Tuesday, October 25, 2011

Regulations vs jobs.

I have said before, regulations create jobs.

There are three things we regulate:

  1. Processes
  2. Products
  3. People

When we regulate a process, it can either be movable or immobile.  An example of a process regulation is requiring the manufacturer not to pump lead and arsenic into the air.  Similarly, requiring that a pharmacologist see your ID before selling you Sudafed is a process regulation.    Immobile processes are hard to out-source, while movable ones are relatively easy to outsource.  Examples of immobile process include sewage treatment, electrical generation, bridge building, tunneling, etc.   Movable process are more common, as most products can be built anywhere and moved.   In either case, regulations create MORE jobs, not less.  If the process is immobile, the manufacturer hires new people to do the required process.  However, if the process is portable, the new jobs MIGHT be transportation based, as the process gets outsourced to an area that does not have the regulation and the net change is someone else gets those jobs while only a few more transportation jobs are created.  Net net, the world benefits, even if the country suffers a bit.  But in both cases regulations decrease the profits of the existing corporations while creating new jobs.
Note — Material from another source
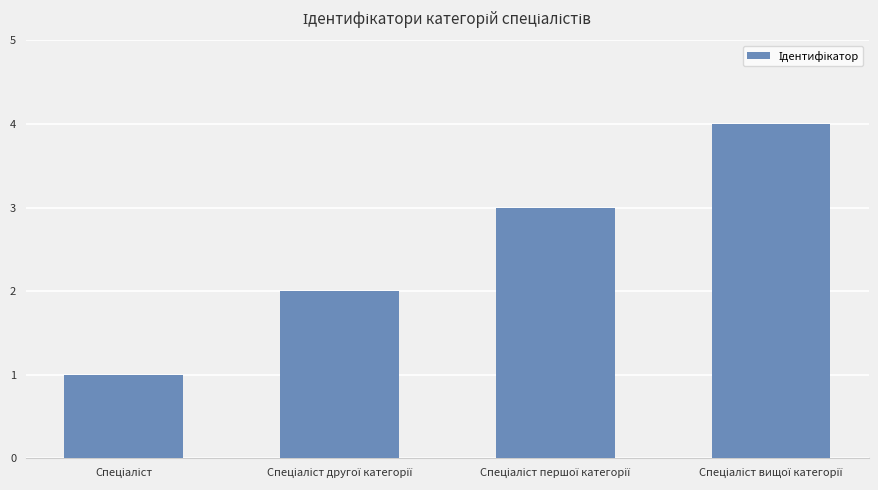

What is the sum of all values?

10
An example of a product regulation is requiring the end product to have extra features.  Cars must have seat belts, tobacco must have warning labels, dangerous medicine must have child-proof caps, are all product regulations.   Unlike a mobile process regulation, you can't move production overseas to avoid the regulation.   Here new jobs are created and in the same country that passed the regulation.  

There are two types of people regulations:  limitations and verifications.   An example of limitation regulations are requiring doctors, barbers, and taxi drivers to have licenses.  This is the ONLY form of regulation that actually decreases jobs.   But businesses usually don't complain about these regulations.   Usually they like them.  Existing businesses do not wants the competition in the case of of licenses.  Verification is another story. Here, government requires the business check to see if the employee is appropriate (sex offenders from teaching at schools, or requiring businesses to check immigration status).   This does not decrease jobs, it increases them (they need to pay someone to do the checks).  But businesses don't like doing the government's job for free.

When the GOP claims that government regulations kill jobs, they actually mean that a regulations on mobile processes that don't kill jobs, it just moves them over seas  (which actually adds transportation jobs to the world job market).    But then they use that as excuse to destroy many job creating regulations - such as the ones requiring power plants to clean up their pollution (cleaning up pollution costs money - which goes to pay people to do the cleaning or to build the devices that do the cleaning).

Some regulations are short sighted.  Maybe we don't need to be too strict.  But I know one thing - the world is not clean.   Cancer rates, autism rates, attention deficit disorders, allergies, they are all on the rise.   Human health is impaired as compared to what it 1,000 years ago, let alone 100,000 years ago.  Some of it may be due to greater medical care allowing for greater life spans and propagation of genes that might once have been eliminated by harsh methods.  But I bet some of it is caused by all the pollution that the GOP is not at all concerned about. 

But here are some facts the GOP does not like to admit:

  1. Every single power generation and utility regulation INCREASES jobs.
  2. Every single regulation that requires features on a product INCREASES jobs.
  3. Business by a far majority, love regulations that prevent other people from competing with them.
Businesses do dislike regulations that require them to  do the government's job, nor do they like regulations that prevent them from dumping pollution into the air, water, and ground that we breath, drink, and grow food on.  But funny how they don't do that on property the owners live on.